Pediatric Hereditary Elliptocytosis and Related Disorders Follow-up
- Author: Trisha Simone Tavares, MD, FAAP; Chief Editor: Max J Coppes, MD, PhD, MBA more...
Further Outpatient Care
The frequency of outpatient visits depends on the clinical picture and the severity of hemolytic disease. In general, annual physical examinations to assess growth and spleen size are appropriate. At each visit, a CBC count and reticulocyte count should be obtained. Patients should be seen as needed to evaluate for signs of increased hemolysis such as pallor or jaundice. Severely symptomatic children should be monitored for failure to thrive. Patients who have undergone splenectomy should be evaluated when febrile.
Further Inpatient Care
Inpatient care is rarely required but is indicated for severe complications.
Inpatient & Outpatient Medications
Patients who have hemolytic anemia should take folic acid daily to replenish their folate stores and to support RBC production.

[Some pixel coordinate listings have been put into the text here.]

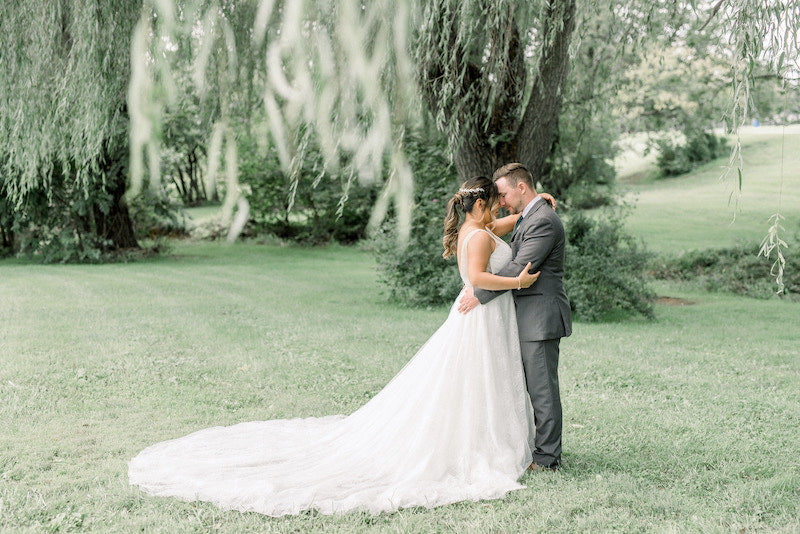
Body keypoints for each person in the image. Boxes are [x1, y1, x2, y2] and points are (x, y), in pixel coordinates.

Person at [128, 176, 547, 517]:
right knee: (473, 380)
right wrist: (517, 281)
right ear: (479, 206)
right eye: (494, 204)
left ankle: (478, 436)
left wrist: (532, 206)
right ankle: (475, 444)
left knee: (474, 383)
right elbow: (478, 280)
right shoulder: (477, 237)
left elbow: (498, 230)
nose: (499, 210)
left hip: (481, 318)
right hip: (480, 315)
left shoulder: (477, 229)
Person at [458, 162, 572, 471]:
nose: (502, 202)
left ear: (521, 187)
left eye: (505, 194)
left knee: (542, 390)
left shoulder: (544, 221)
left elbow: (519, 266)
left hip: (539, 318)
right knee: (521, 386)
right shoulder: (530, 215)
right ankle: (527, 446)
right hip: (521, 317)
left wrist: (478, 293)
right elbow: (500, 228)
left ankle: (548, 459)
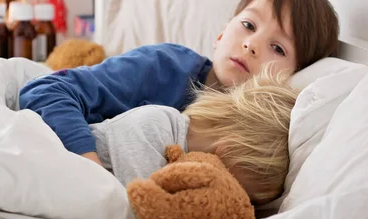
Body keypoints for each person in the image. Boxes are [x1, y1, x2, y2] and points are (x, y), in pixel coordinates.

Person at [19, 0, 339, 166]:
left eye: (278, 48)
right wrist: (90, 167)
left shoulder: (259, 140)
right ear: (220, 33)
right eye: (248, 25)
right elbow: (45, 90)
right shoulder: (164, 66)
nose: (252, 45)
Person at [89, 67, 297, 204]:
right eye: (242, 191)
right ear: (226, 153)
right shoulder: (156, 126)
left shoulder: (180, 157)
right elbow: (139, 206)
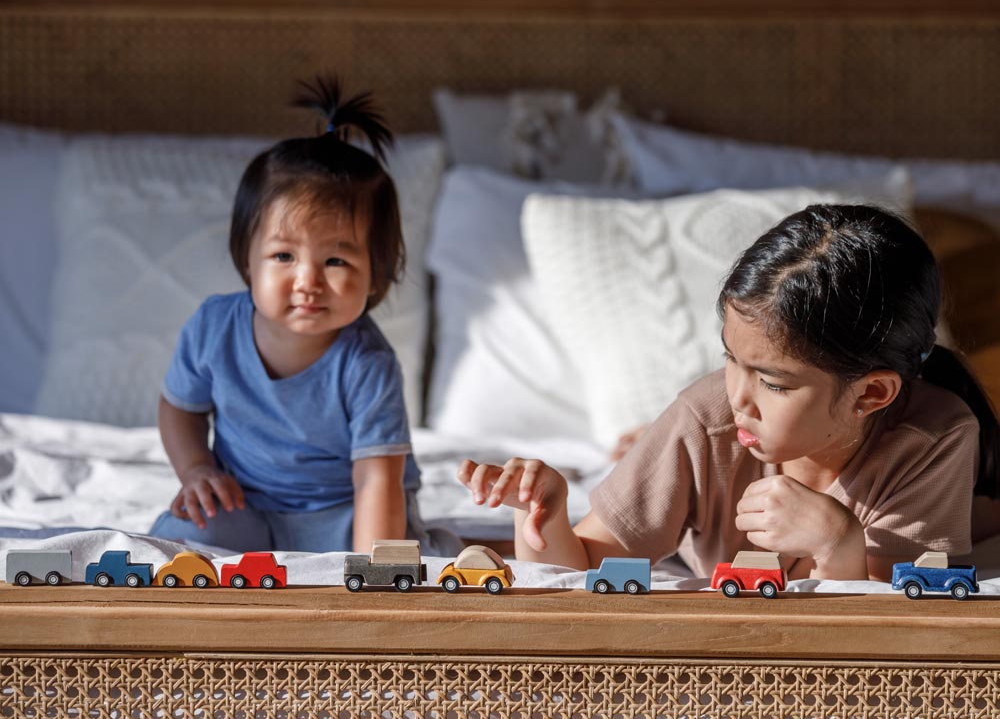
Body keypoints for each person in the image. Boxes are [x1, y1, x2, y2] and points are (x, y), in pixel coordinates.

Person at [458, 204, 1000, 581]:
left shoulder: (935, 439)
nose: (739, 395)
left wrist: (838, 543)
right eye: (730, 359)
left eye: (772, 382)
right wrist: (543, 515)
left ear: (871, 394)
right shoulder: (708, 414)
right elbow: (576, 575)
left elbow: (892, 636)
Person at [150, 76, 453, 555]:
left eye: (336, 261)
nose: (307, 281)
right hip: (243, 502)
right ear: (246, 259)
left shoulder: (366, 363)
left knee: (403, 558)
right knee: (183, 545)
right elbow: (180, 409)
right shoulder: (214, 327)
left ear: (376, 275)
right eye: (284, 257)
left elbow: (377, 480)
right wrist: (196, 470)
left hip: (347, 508)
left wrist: (371, 573)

Offer genetic counseling to all patients with hereditary elliptocytosis or its variants. Inform patients that asymptomatic relatives including parents and siblings may be affected.
Hemolytic anemia is the primary complication of hereditary elliptocytosis and hereditary pyropoikilocytosis. The severity widely varies, but some patients require RBC transfusions.
Transient pure RBC aplasia with acute anemia has been reported in patients with sporadic hemolysis. As in other hemolytic diseases, parvovirus is the most common cause.
Patients requiring blood transfusions are at risk for transfusion reactions and the transmission of viral or other infections.
Patients who have significant hemolytic disease are also at risk for cholelithiasis secondary to chronic hemolysis. If symptomatic, patients should undergo ultrasonographic evaluations to assess the gallbladder.
Albeit rare, splenic rupture is possible if substantial splenomegaly is present.
The prognosis for patients with hereditary elliptocytosis and related disorders is good; patients should have a normal life expectancy.
Educate patients and their parents about the inheritance pattern of the disease. They should understand that asymptomatic family members may have affected offspring.
Patients with hereditary elliptocytosis should be counseled that their offspring could have severe hemolytic anemia in the newborn period.
Educate patients and their parents about the signs and symptoms of hemolysis and anemia with instructions on when to access medical care. Patients and/or parents should become skilled in palpation of the size of the spleen.
Educate patients requiring splenectomy about the risks of infection. Educate patients about the need for preoperative vaccinations. Educate patients about the appropriate timing of immunization in relation to splenectomy.
Educate patients about when to seek medical attention for fever if they have undergone splenectomy.
Patients should know the signs and symptoms that indicate the presence of gallstones, and they should understand that they are at increased risk if significant hemolysis is present.
If splenomegaly is substantial, patients should be counseled concerning the risk of abdominal trauma and potential splenic rupture or subcapsular hematoma.